**Quoted passage:**
It’s not an act of ego.
Life surrenders itself.
So when something comes up
and doesn’t immediately dissolve,
don’t worry.
It’s the karmic way of it.
Some patterns however run deep —
deep into the system.
The yogis call them vasanas —
the deep-rooted tendencies
that came in with us,
the old companions
we’ve hardly known life without.
They’ve been there so long
we didn’t even notice them
until the light of awareness
grew strong enough to reveal them.
And when that happens,
it’s like —
Wow.
I can really see it now.
It’s been my life partner,
my familiar identity.
These can be difficult to shift.
First thing…
Once it’s seen, it’s in the light
it can’t control you from behind the scenes.
It’s no longer in the dark.
It becomes something
you can watch.
That alone
is massive.
It’s back in your hands, certainly.
But willpower —
despite its qualities —
won’t be enough for this.
You know these ones.
No matter how many times
you’ve told yourself,
and brought forth your willpower —
you’ve failed.
I have too.
So here’s my suggestion:
replace willpower
with willingness.
Willpower
is the ego’s attempt
to change itself —
which usually creates suppression.
We box it again.
It runs for cover
under the force of our effort,
then waits
for an opportunity to return.
It hasn’t dissolved.
It’s just gone into hiding.
Which means
you’re still living with it,
undercover.
But now you know
there’s something deeper within you —
a stillness
at the end of the exhale,
a silence,
a God-power.
Wherever you sense it,
Whatever you call it,
you offer it there.
You say,
I see you.
I know you.
You are no longer
in service of my life.
I understand
why you appeared —
the fear,
the trauma,
the protection you were born from —
but still,
I do not need you anymore.
Because now,
I have something else.
And I offer this directly
into the solution of all solutions —
the healer of all healers
the will of all wills —
the Divine Will.
I offer it up.
I’ve done this myself,
sat on that precipice of offering something up.

**Record extracts:**

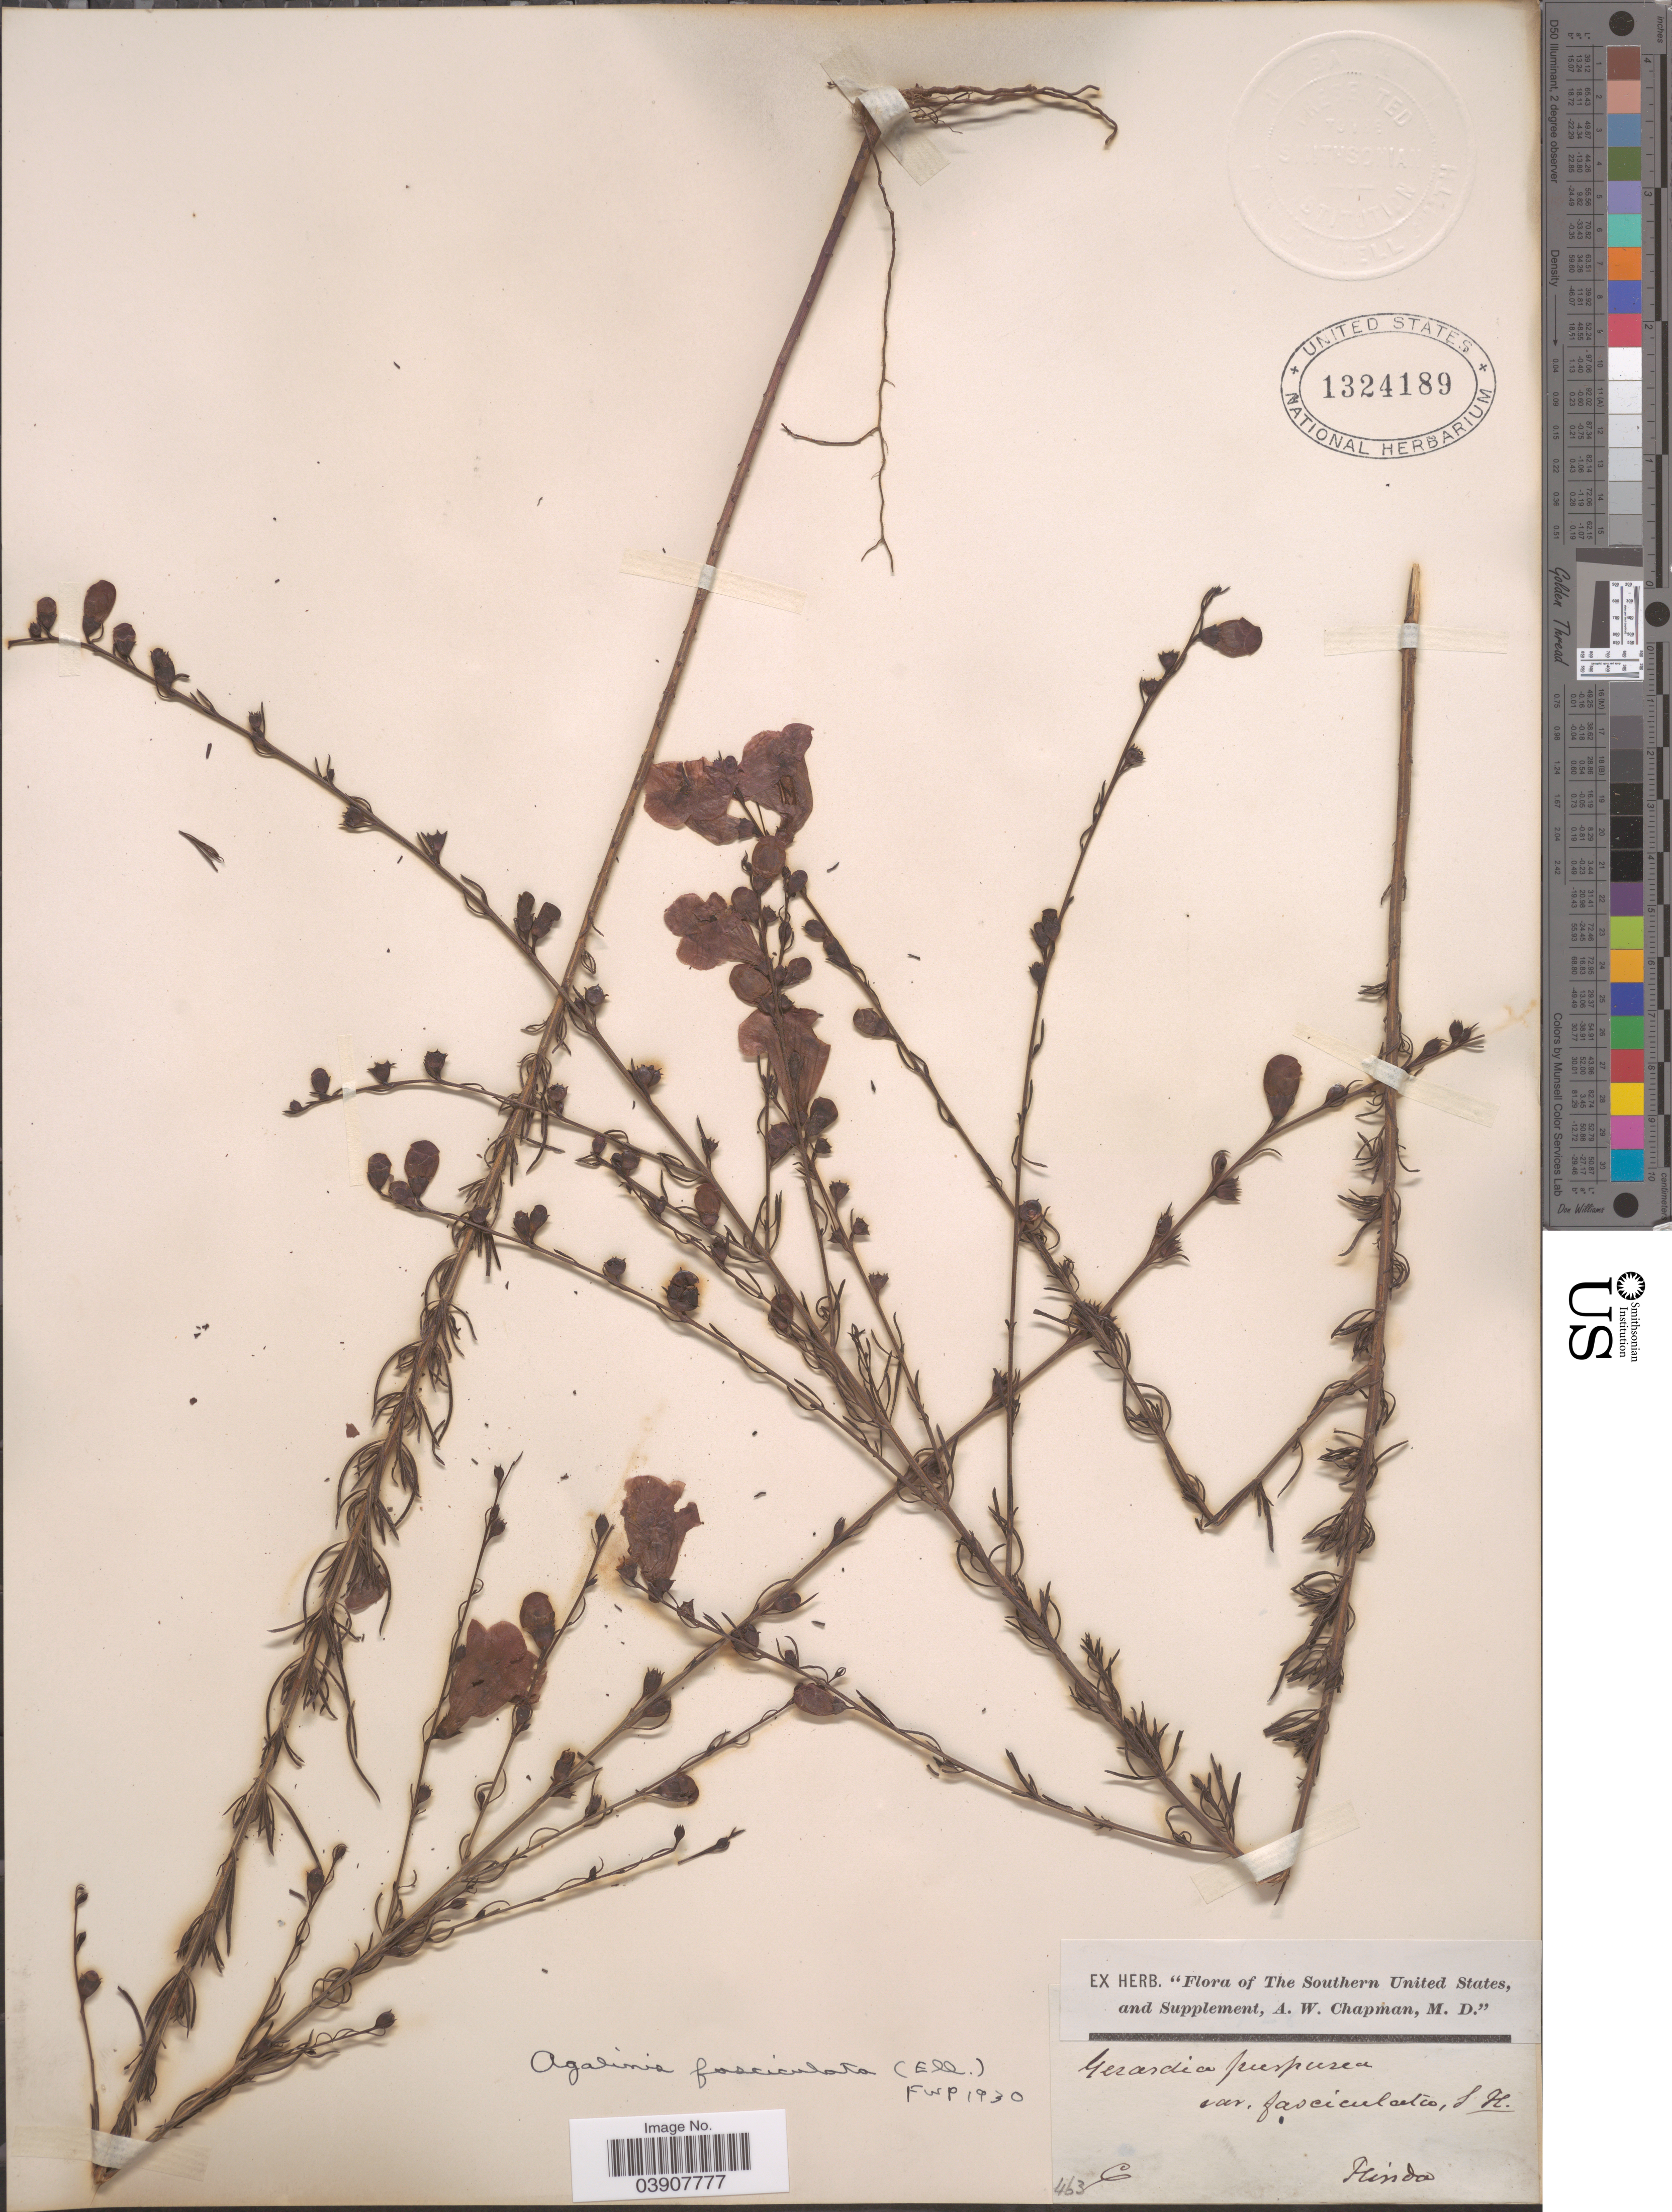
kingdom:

* * *

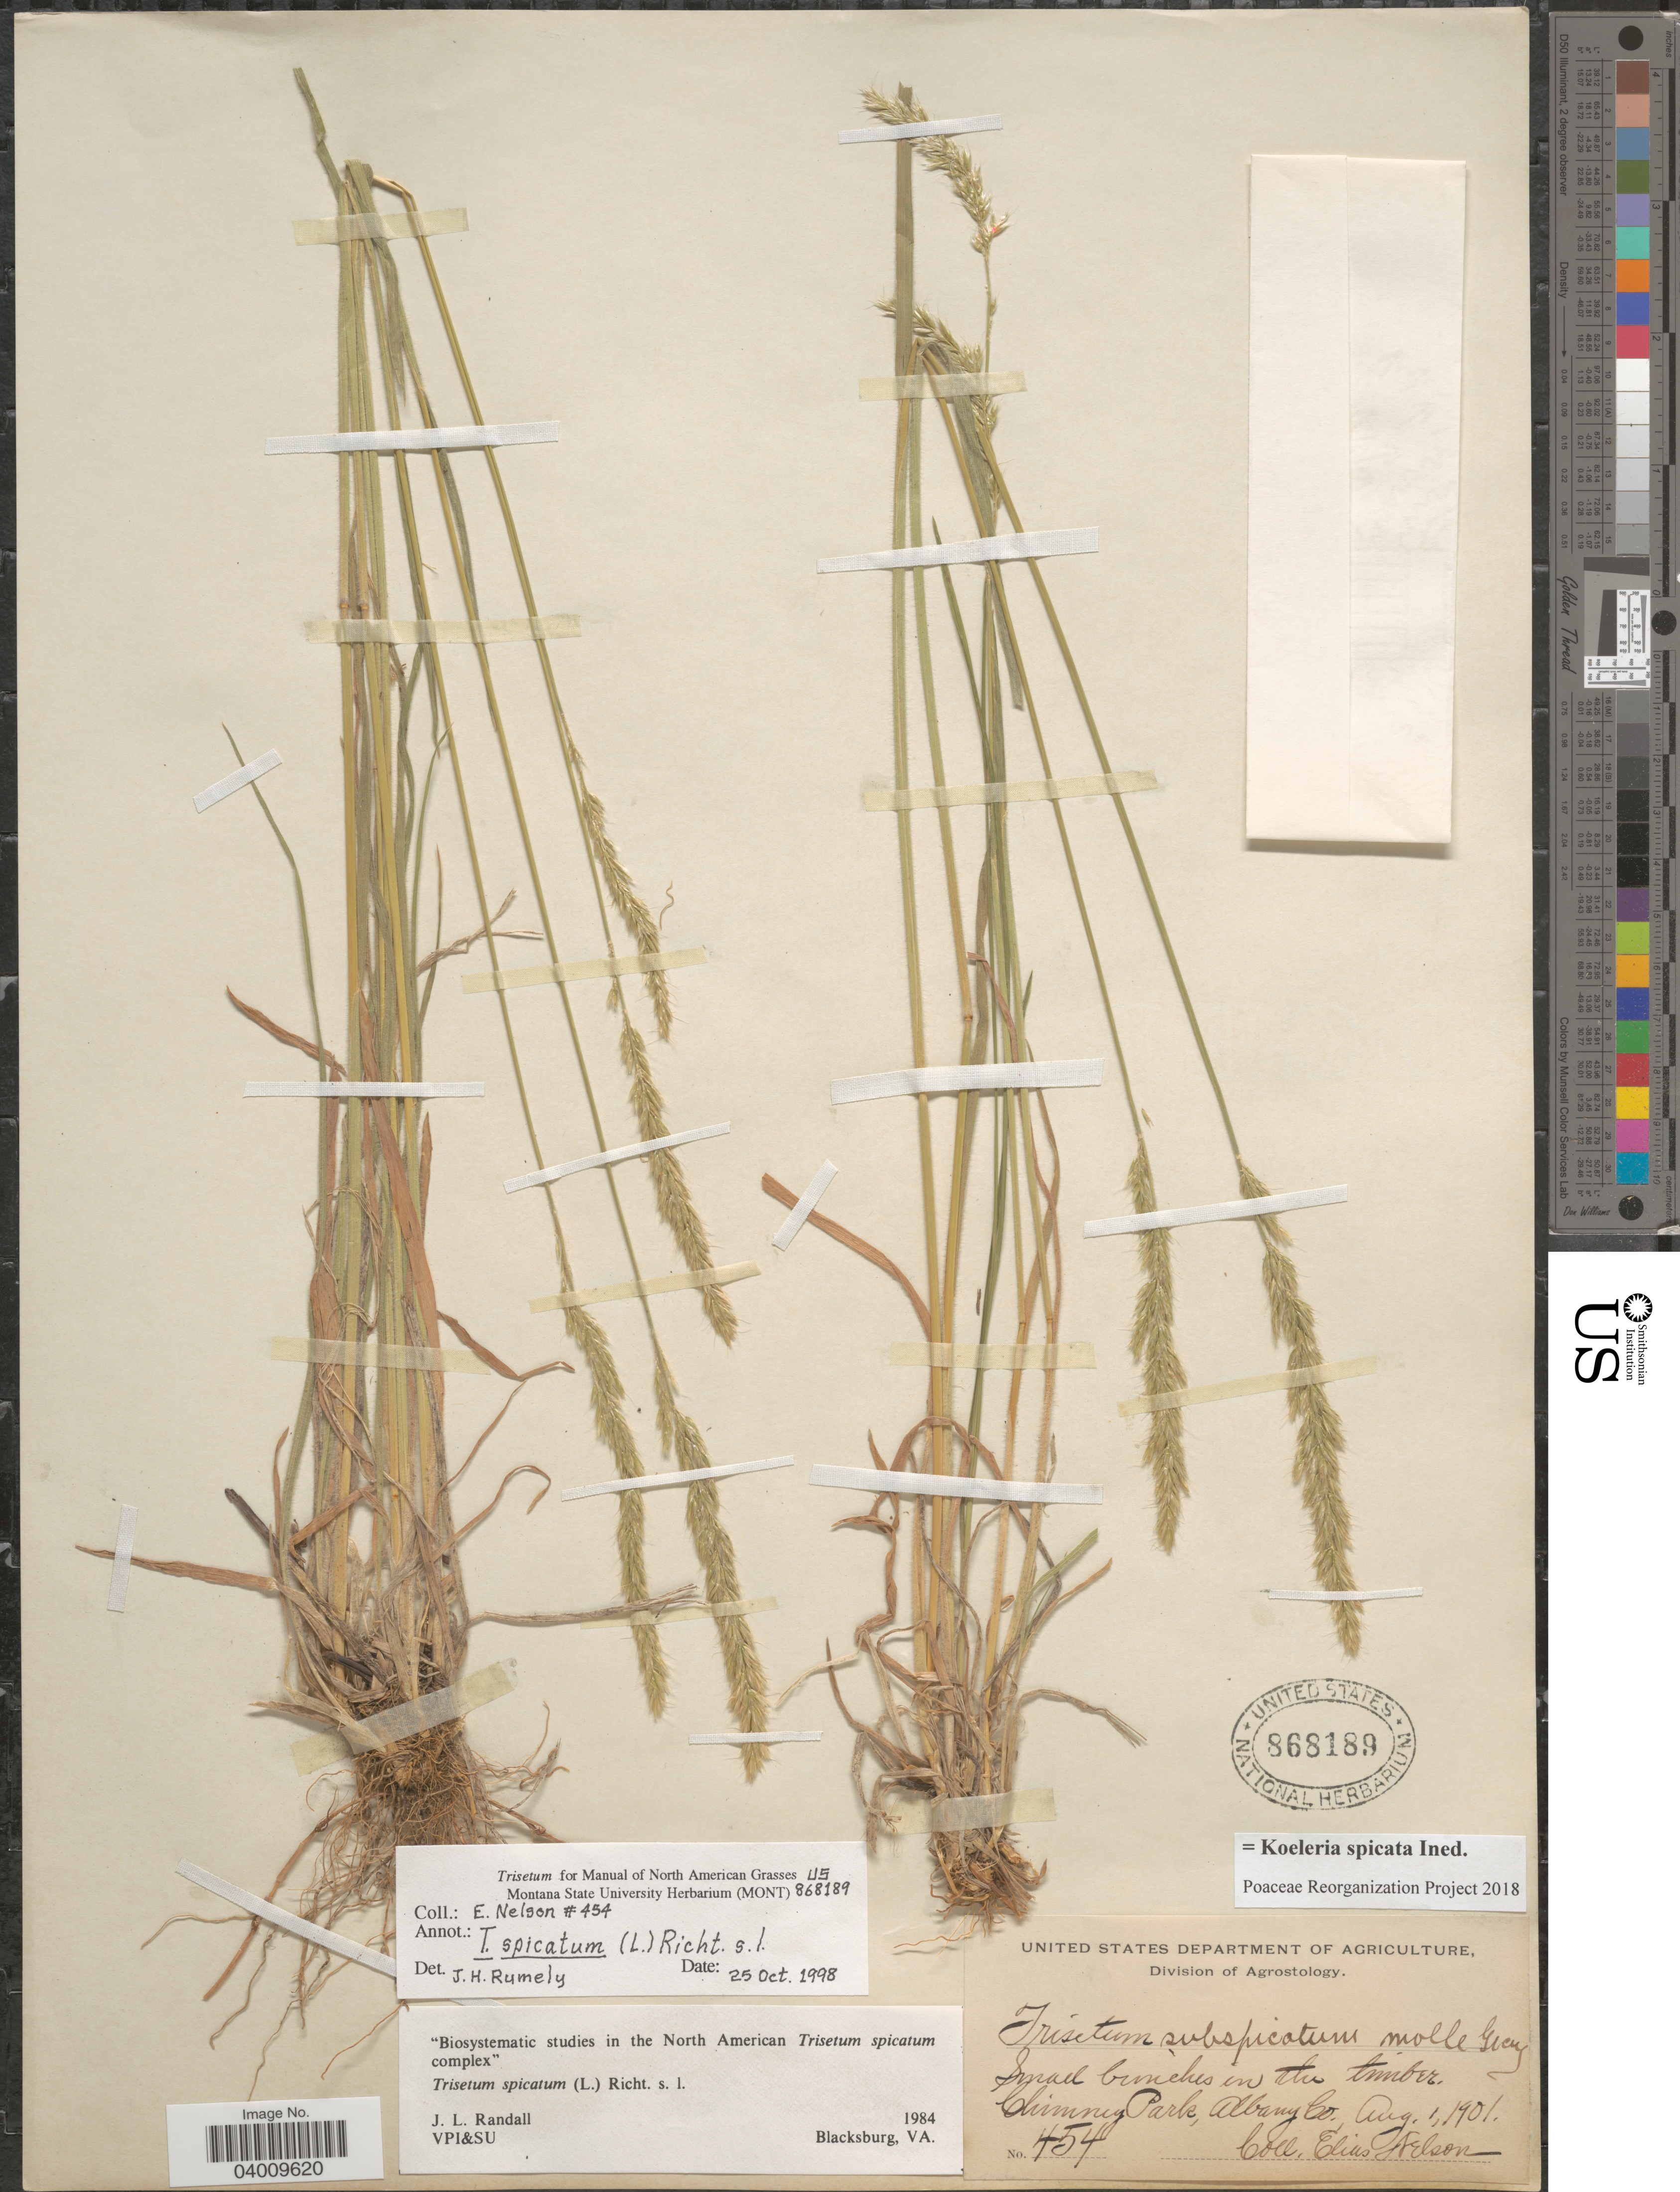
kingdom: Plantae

**What to do:**
1) In the passage on willingness, switch "massive" to "huge" and write out everything from "It becomes something" down to "I have too.".
2) According to the passage on willingness, what do the yogis call the deep-rooted tendencies?
3) List each thing the passage on willingness names as the something deeper within you.

**Set of answers:**
1)
It becomes something
you can watch.
That alone
is huge.
It’s back in your hands, certainly.
But willpower —
despite its qualities —
won’t be enough for this.
You know these ones.
No matter how many times
you’ve told yourself,
and brought forth your willpower —
you’ve failed.
I have too.

2) Vasanas.

3)
- a stillness at the end of the exhale
- a silence
- a God-power